__Task statement__.
Take the entries below and print only the lines from the one with "middle mcp: (169, 172)" through the one with "thumb cmc: (114, 188)", exactly as they stand, both ends included.

Stored data:
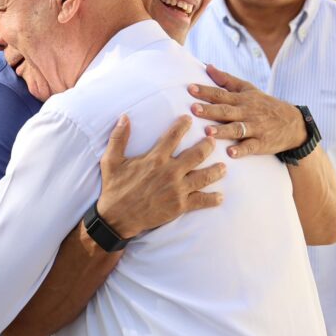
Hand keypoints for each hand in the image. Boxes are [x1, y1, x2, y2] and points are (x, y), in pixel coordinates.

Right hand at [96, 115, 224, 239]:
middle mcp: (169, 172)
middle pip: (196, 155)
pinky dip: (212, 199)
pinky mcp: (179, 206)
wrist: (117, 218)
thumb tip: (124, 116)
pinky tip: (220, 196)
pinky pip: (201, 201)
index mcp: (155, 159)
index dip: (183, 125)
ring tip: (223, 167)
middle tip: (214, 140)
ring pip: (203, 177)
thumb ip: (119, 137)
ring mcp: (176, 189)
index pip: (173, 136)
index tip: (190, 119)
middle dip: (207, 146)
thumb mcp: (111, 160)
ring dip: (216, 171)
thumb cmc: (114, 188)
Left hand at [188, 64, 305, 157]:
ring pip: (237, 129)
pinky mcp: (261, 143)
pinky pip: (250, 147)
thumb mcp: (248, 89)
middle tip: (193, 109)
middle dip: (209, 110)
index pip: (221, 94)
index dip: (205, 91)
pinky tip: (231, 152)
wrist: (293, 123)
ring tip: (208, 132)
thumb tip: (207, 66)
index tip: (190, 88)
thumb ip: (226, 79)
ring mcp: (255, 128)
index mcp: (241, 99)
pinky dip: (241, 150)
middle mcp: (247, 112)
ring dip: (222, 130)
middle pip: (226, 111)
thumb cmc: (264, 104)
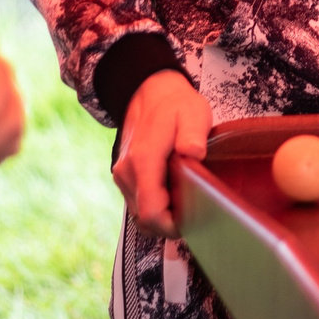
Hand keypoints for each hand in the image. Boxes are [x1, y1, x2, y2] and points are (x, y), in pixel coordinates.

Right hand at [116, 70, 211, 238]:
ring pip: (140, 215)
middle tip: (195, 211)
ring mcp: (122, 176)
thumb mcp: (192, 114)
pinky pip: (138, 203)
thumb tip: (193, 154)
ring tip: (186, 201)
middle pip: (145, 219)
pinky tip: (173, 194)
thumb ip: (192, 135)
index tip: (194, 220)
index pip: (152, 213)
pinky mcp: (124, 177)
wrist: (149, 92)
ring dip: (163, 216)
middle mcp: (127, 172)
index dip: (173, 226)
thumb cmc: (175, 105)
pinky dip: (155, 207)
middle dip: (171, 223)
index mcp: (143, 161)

...

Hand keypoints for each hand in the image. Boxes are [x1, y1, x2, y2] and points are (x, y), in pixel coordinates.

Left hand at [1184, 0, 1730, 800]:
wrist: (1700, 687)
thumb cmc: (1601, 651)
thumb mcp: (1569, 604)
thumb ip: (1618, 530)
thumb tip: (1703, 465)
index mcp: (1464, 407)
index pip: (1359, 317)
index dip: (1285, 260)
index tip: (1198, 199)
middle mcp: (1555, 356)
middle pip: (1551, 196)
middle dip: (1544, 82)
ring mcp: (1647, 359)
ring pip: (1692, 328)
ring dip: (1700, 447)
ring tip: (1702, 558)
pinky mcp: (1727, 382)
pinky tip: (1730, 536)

__Result__.
middle mcp: (169, 172)
middle pip: (196, 155)
pinky dip: (212, 199)
pinky mcp: (179, 206)
wrist: (117, 218)
thumb tip: (124, 116)
pinky tip: (220, 196)
pinky pip: (201, 201)
index mcp: (155, 159)
index dip: (183, 125)
ring tip: (223, 167)
middle tip: (214, 140)
ring pip: (203, 177)
thumb ip: (119, 137)
ring mcp: (176, 189)
index pip: (173, 136)
index tip: (190, 119)
middle dip: (207, 146)
thumb mcp: (111, 160)
ring dip: (216, 171)
thumb cmc: (114, 188)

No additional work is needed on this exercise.